Data excerpt:

****************************************

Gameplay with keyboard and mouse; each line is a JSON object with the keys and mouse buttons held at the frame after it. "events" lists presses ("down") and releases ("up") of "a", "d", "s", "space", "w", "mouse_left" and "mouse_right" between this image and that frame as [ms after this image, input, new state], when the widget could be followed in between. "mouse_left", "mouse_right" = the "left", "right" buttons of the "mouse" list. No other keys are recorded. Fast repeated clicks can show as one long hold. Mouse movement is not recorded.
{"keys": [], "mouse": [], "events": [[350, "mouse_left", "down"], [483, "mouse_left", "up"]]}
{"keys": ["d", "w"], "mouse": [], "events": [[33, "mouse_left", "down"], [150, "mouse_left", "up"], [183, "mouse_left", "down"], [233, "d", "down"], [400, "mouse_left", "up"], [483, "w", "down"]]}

****************************************

Your instructions:
The data above should be output exactly, with each line intact.

Answer box:
Gameplay with keyboard and mouse; each line is a JSON object with the keys and mouse buttons held at the frame after it. "events" lists presses ("down") and releases ("up") of "a", "d", "s", "space", "w", "mouse_left" and "mouse_right" between this image and that frame as [ms after this image, input, new state], when the widget could be followed in between. "mouse_left", "mouse_right" = the "left", "right" buttons of the "mouse" list. No other keys are recorded. Fast repeated clicks can show as one long hold. Mouse movement is not recorded.
{"keys": [], "mouse": [], "events": [[350, "mouse_left", "down"], [483, "mouse_left", "up"]]}
{"keys": ["d", "w"], "mouse": [], "events": [[33, "mouse_left", "down"], [150, "mouse_left", "up"], [183, "mouse_left", "down"], [233, "d", "down"], [400, "mouse_left", "up"], [483, "w", "down"]]}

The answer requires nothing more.